Compute per-cluster statistics (e.g. mean expression level).

cellhub.pipeline_cluster.findMarkers(infile, outfile)

Find per-cluster marker genes. Just execute the rank_genes_groups routine, no filtering here.

cellhub.pipeline_cluster.summariseMarkers(infiles, outfile)

Summarise the differentially expressed marker genes. P-values are adjusted per-cluster are filtering out genes with low expression levels and fold changes. Per-cluster gene universes are prepared for the pathway analysis.

cellhub.pipeline_cluster.topMarkerHeatmap(infiles, outfile)

Make the top marker heatmap.

cellhub.pipeline_cluster.dePlots(infile, outfile)

Make per-cluster diagnoistic differential expression plots (MA and volcano plots).

cellhub.pipeline_cluster.markerPlots(infiles, outfile)

Make the per-cluster marker plots TODO: add some version of split dot plots back..

cellhub.pipeline_cluster.plotMarkerNumbers(infile, outfile)

Summarise the numbers of marker genes for each cluster.

cellhub.pipeline_cluster.markers(infile, outfile)

Target to run marker gene plotting tasks.


Helper function for parsing the lists of GMT files

cellhub.pipeline_cluster.genesetAnalysis(infile, outfile)

Naive geneset over-enrichment analysis of cluster marker genes.

Testing is performed with the gsfisher package.

GO categories and KEGG pathways are tested by default.

Arbitrary sets of genes cat be supplied as GMT files (e.g. such as those from MSigDB).

cellhub.pipeline_cluster.summariseGenesetAnalysis(infile, outfile)

Summarise the geneset over-enrichment analyses of cluster marker genes.

Enriched pathways are saved as dotplots and exported in excel format.

cellhub.pipeline_cluster.genesets(infile, outfile)

Intermediate target to run geneset tasks

cellhub.pipeline_cluster.plots(infile, outfile)

Target to run all the plotting functions.

cellhub.pipeline_cluster.latexVars(infiles, outfile)

Prepare a file containing the latex variable definitions for the reports.

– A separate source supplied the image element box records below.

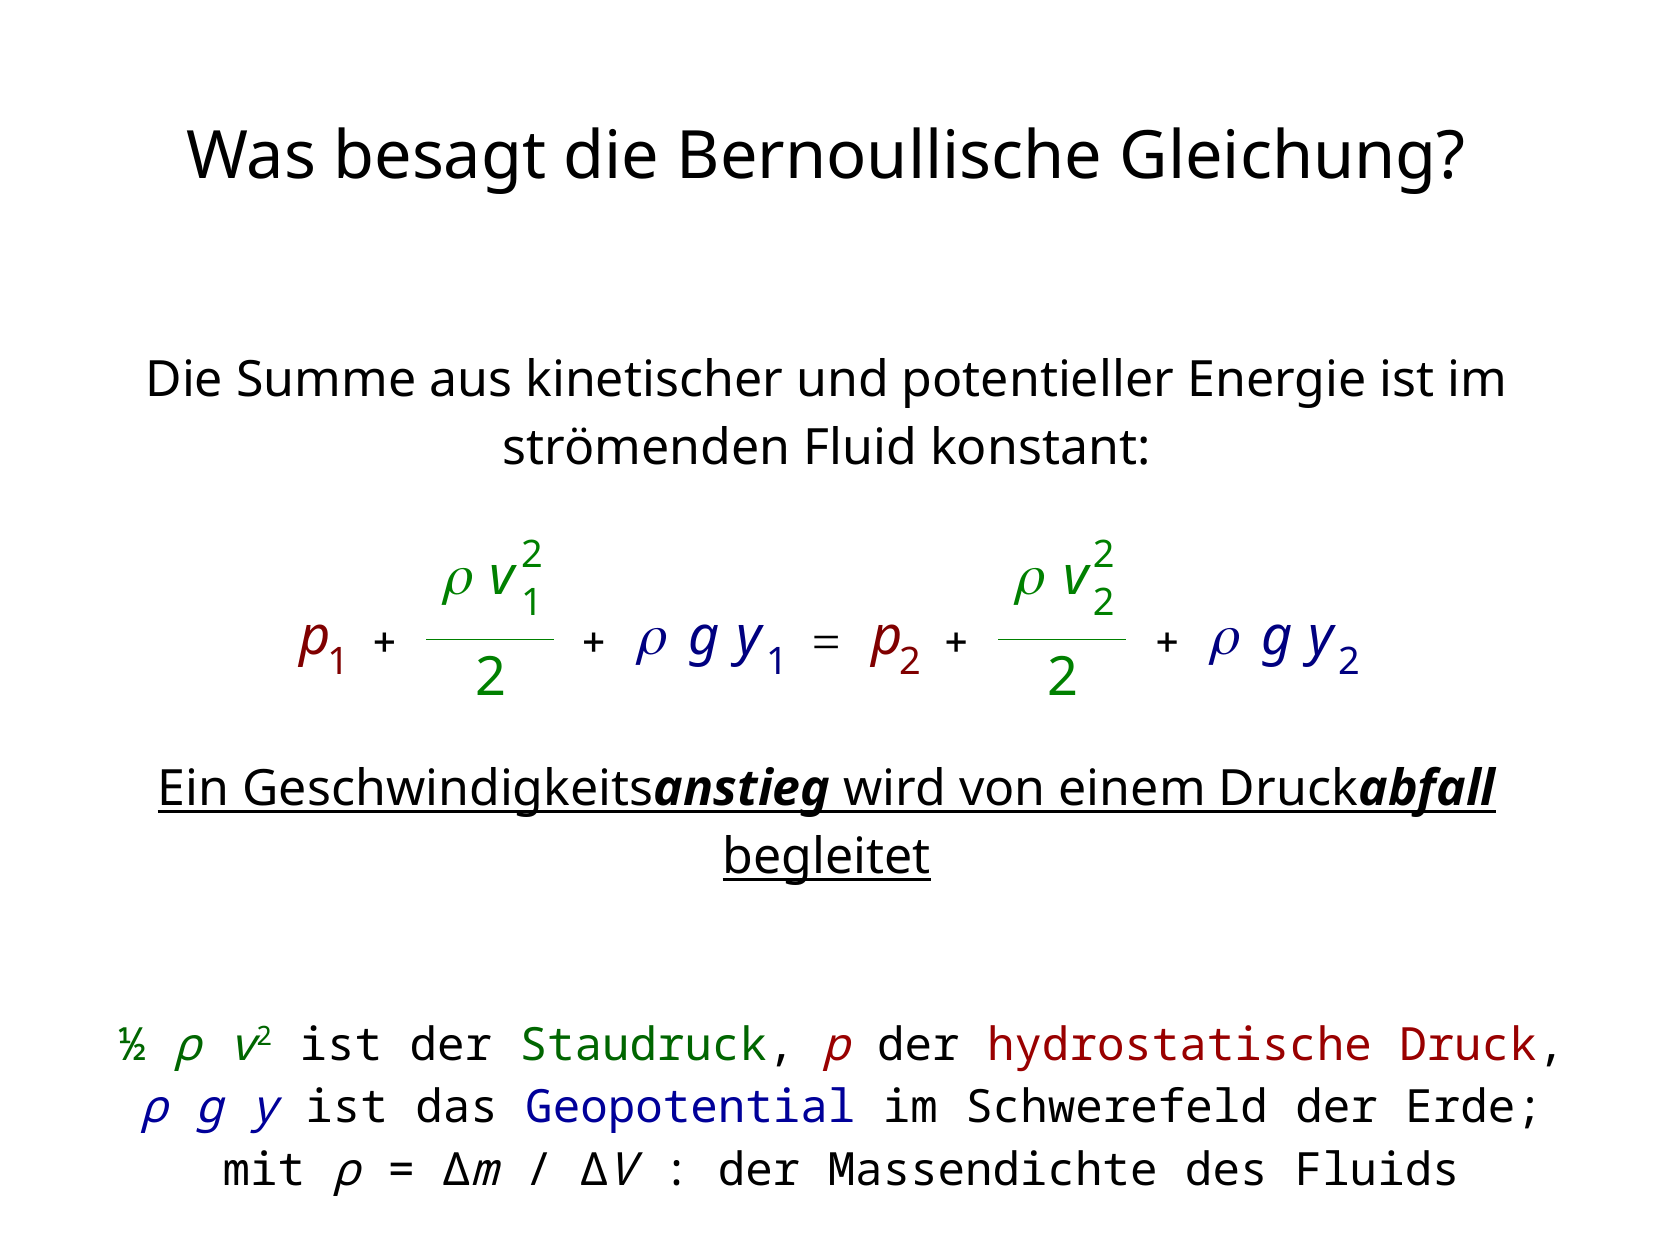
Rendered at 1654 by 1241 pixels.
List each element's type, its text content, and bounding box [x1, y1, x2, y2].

chart [289, 531, 1364, 710]
text_box ½ ρ v2 ist der Staudruck, p der hydrostatische Druck, ρ g y ist das Geopotential im Schwerefeld der Erde; mit ρ = Δm / ΔV : der Massendichte des Fluids [88, 1003, 1595, 1180]
subtitle Die Summe aus kinetischer und potentieller Energie ist im strömenden Fluid konstant: Ein Geschwindigkeitsanstieg wird von einem Druckabfall begleitet [82, 290, 1571, 1010]
title Was besagt die Bernoullische Gleichung? [82, 49, 1571, 257]
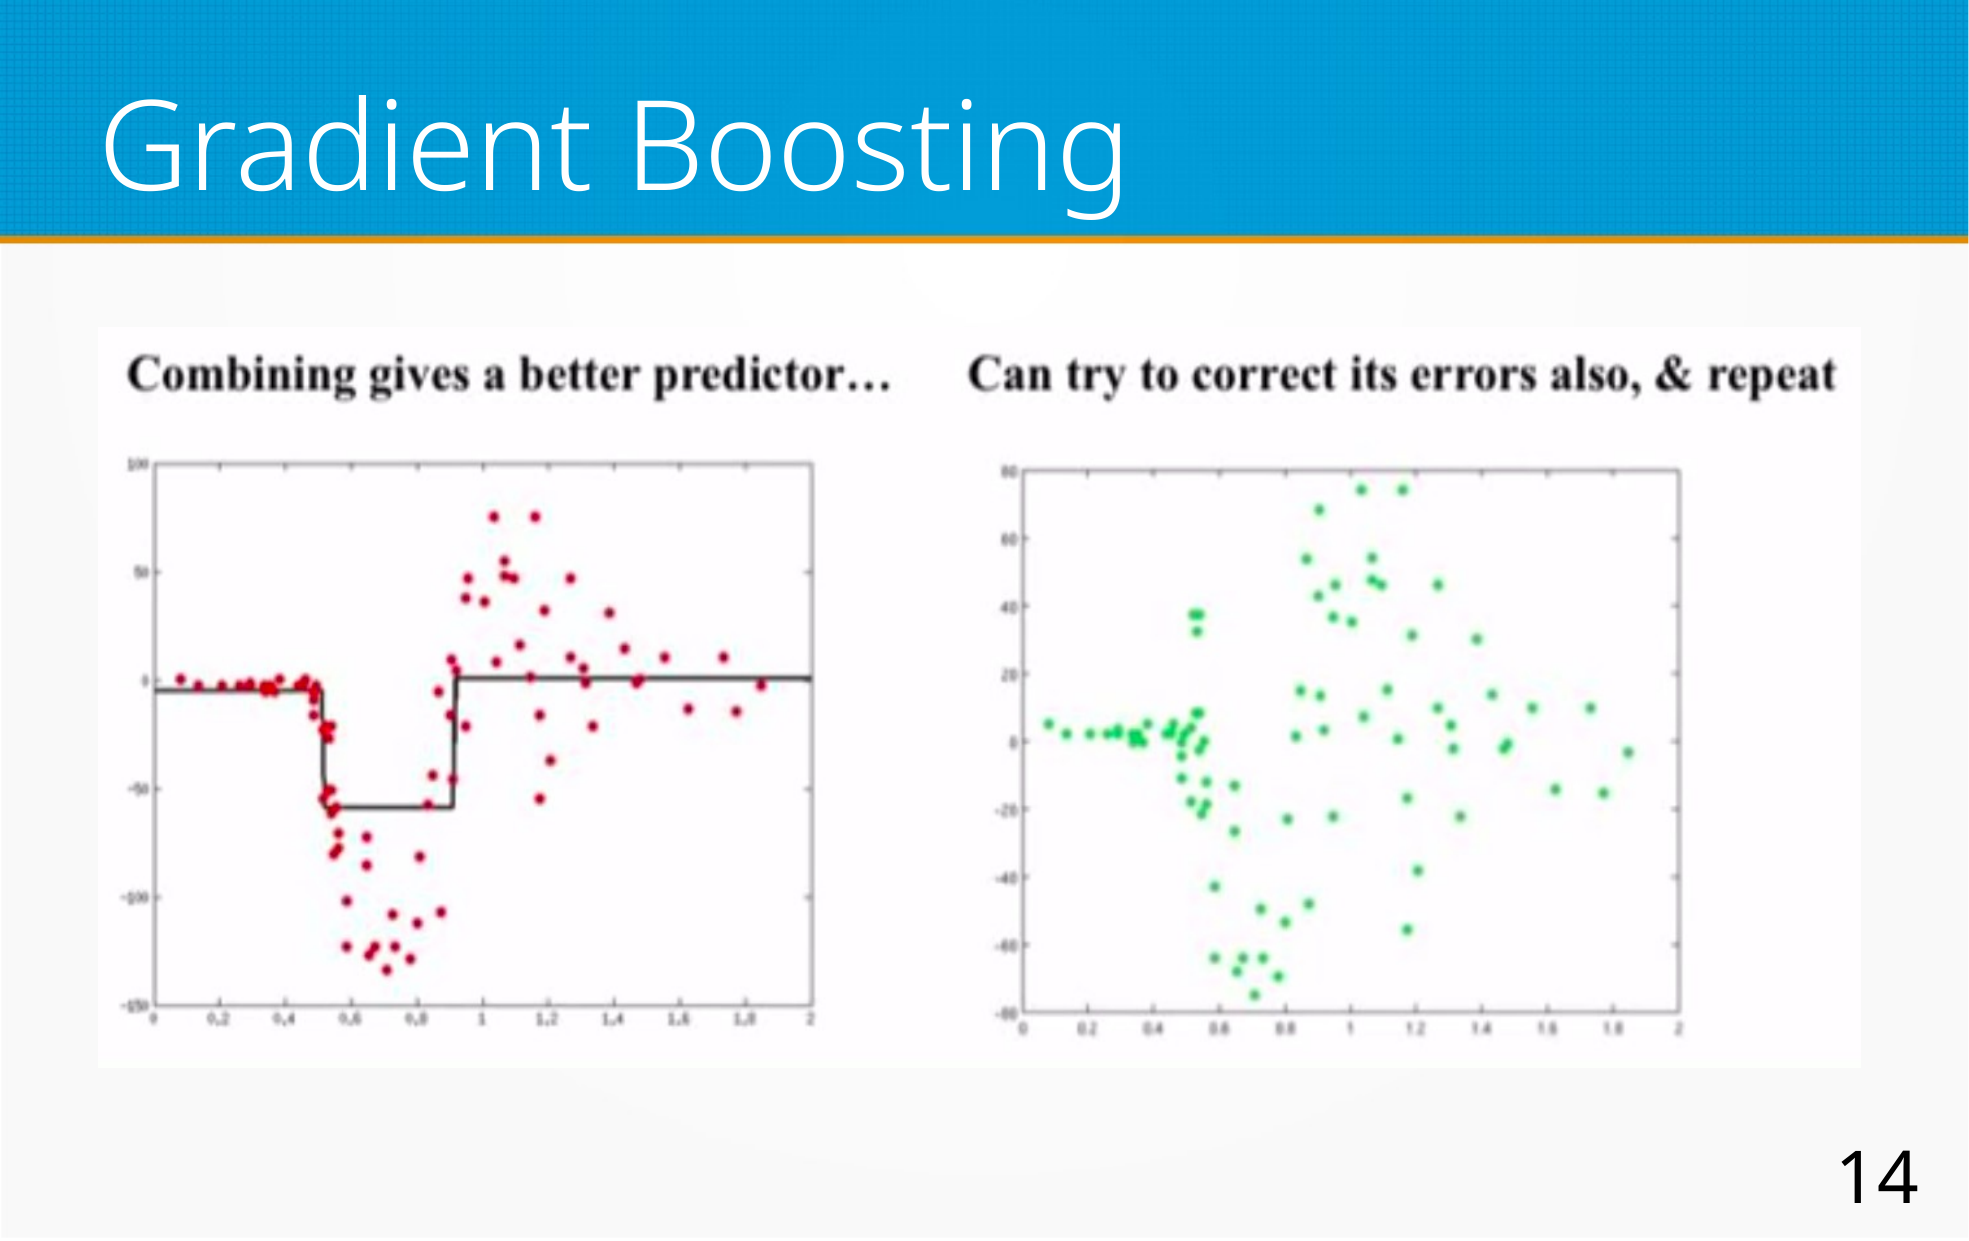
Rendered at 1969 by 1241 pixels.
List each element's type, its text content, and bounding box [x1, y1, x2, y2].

title Gradient Boosting [98, 19, 1870, 227]
picture [0, 233, 1969, 1241]
text_box 14 [1830, 1127, 1966, 1224]
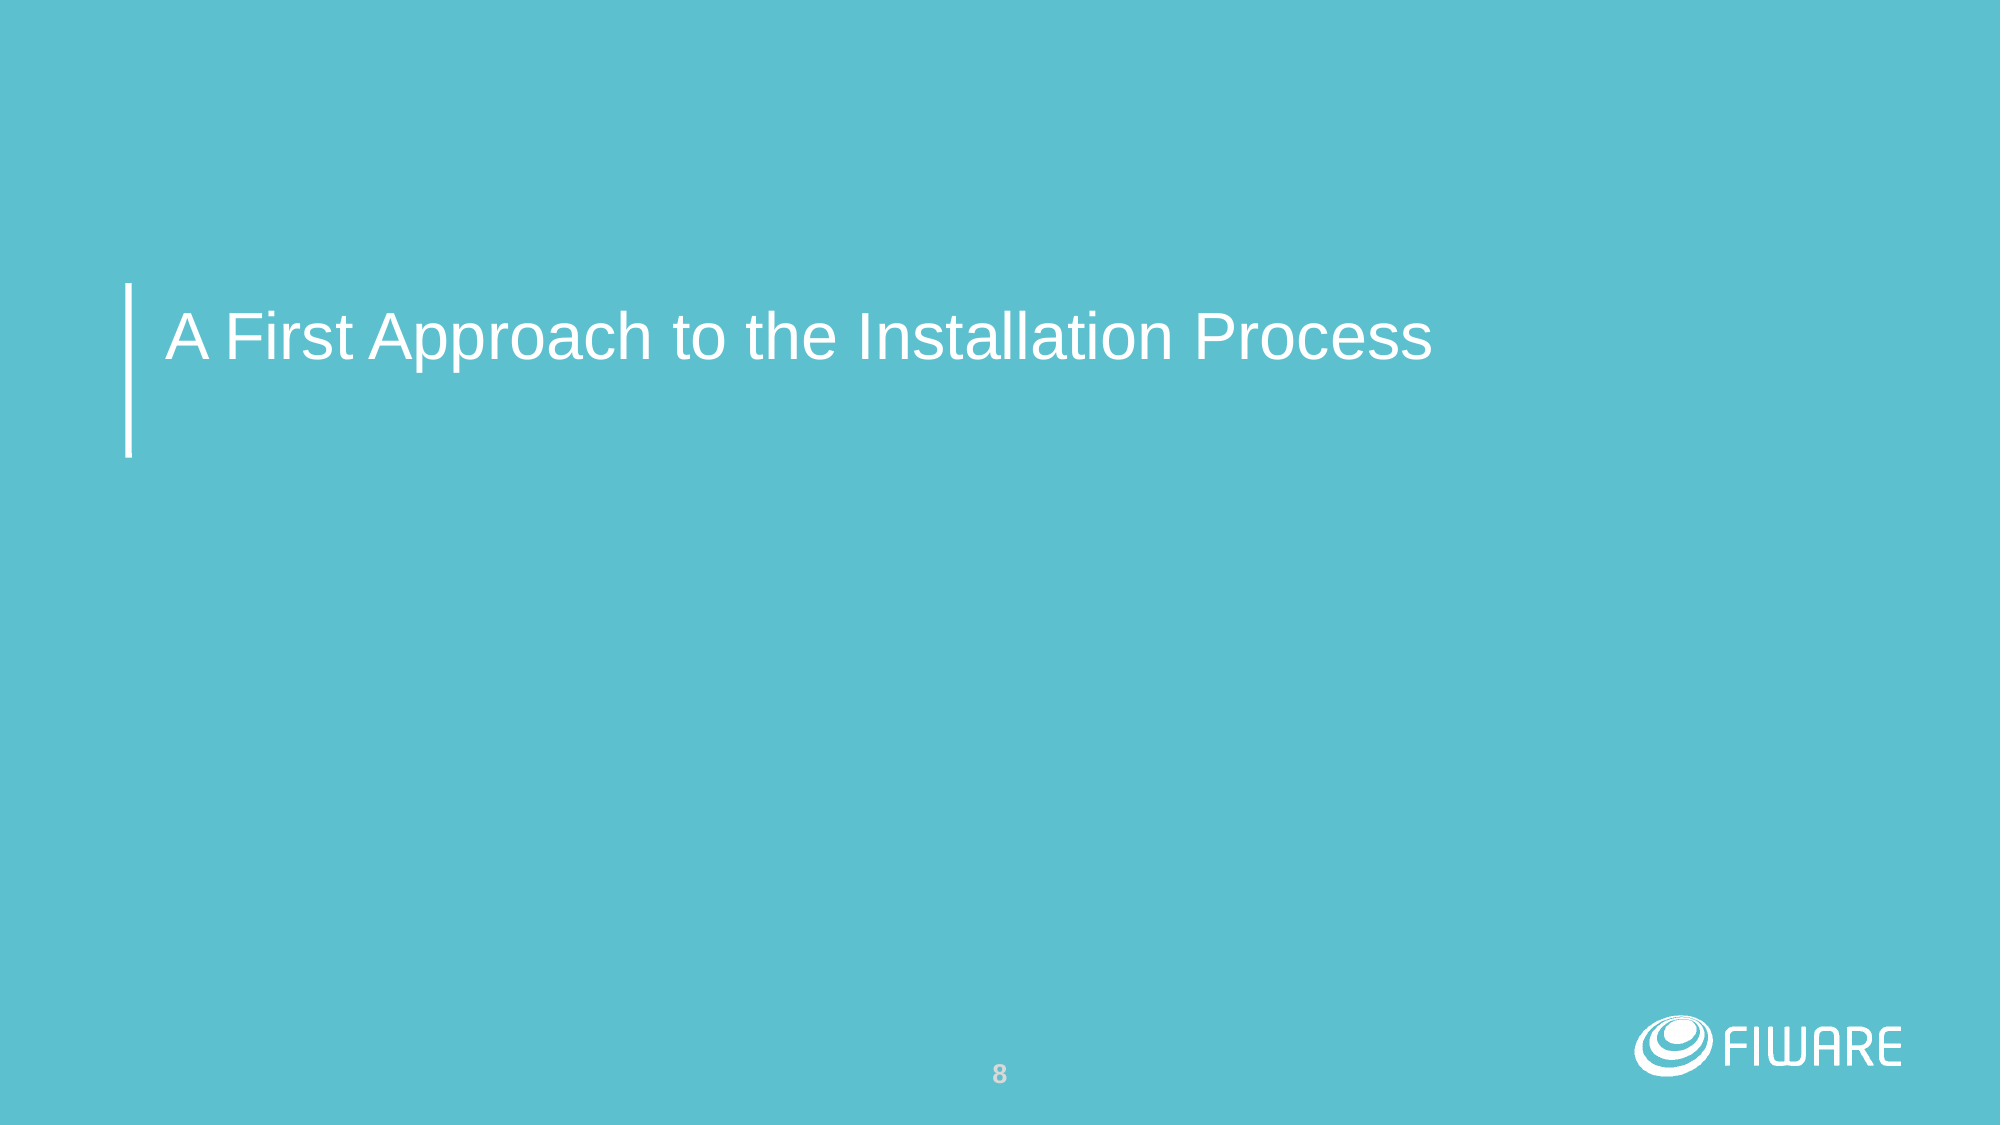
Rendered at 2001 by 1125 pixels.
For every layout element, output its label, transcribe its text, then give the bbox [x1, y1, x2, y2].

picture [1620, 996, 1919, 1090]
slide_number <number> [887, 1042, 1113, 1103]
title A First Approach to the Installation Process [150, 277, 1850, 453]
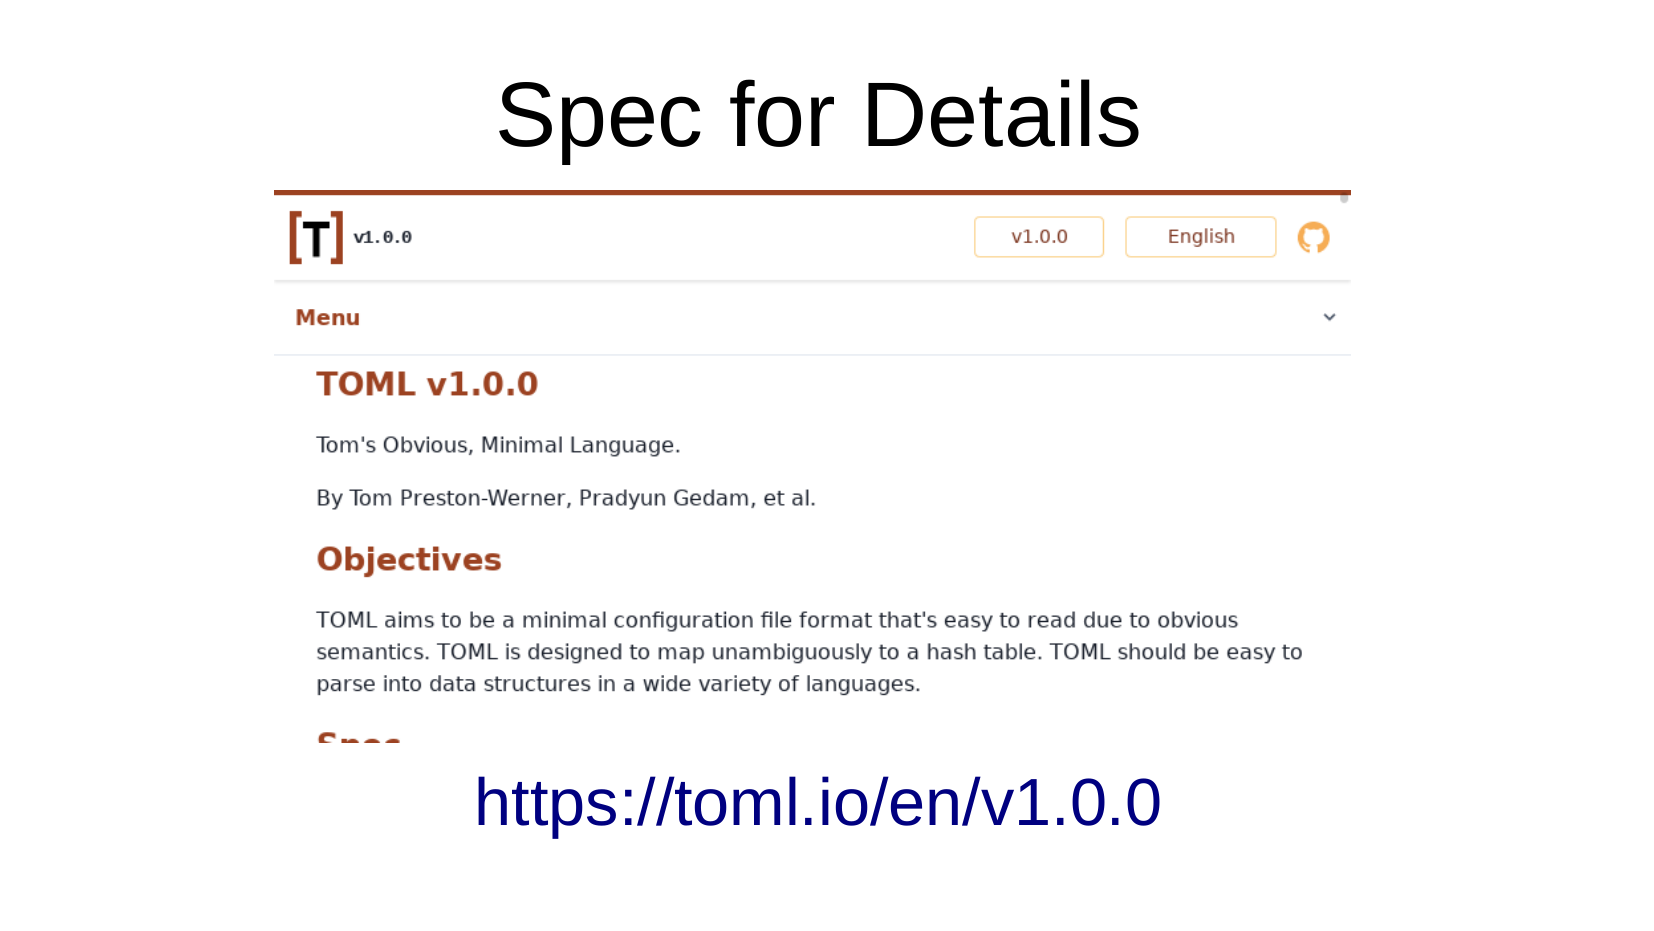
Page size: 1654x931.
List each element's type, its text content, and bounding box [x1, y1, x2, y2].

picture [274, 190, 1351, 743]
subtitle https://toml.io/en/v1.0.0 [75, 742, 1564, 863]
title Spec for Details [75, 37, 1564, 193]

cellhub.pipeline_cluster.summaryReportSource(infile, outfile)

Write the latex source for the summary report.

cellhub.pipeline_cluster.summaryReport(infile, outfile)

Compile the summary report to PDF format.

cellhub.pipeline_cluster.markerReportSource(infile, outfile)

Write the latex source file for the marker report.

cellhub.pipeline_cluster.markerReport(infile, outfile)

Prepare a PDF report visualising the discovered cluster markers.

cellhub.pipeline_cluster.export(infile, outfile)

Link output files to a directory in the “reports.dir” folder.

Prepare folders containing the reports, differentially expressed genes and geneset tables for each analysis.

TODO: link in the cellxgene anndata files.


Target for building the reports.

cellhub.pipeline_cluster.cellxgene(infile, outfile)

Export an anndata object for cellxgene.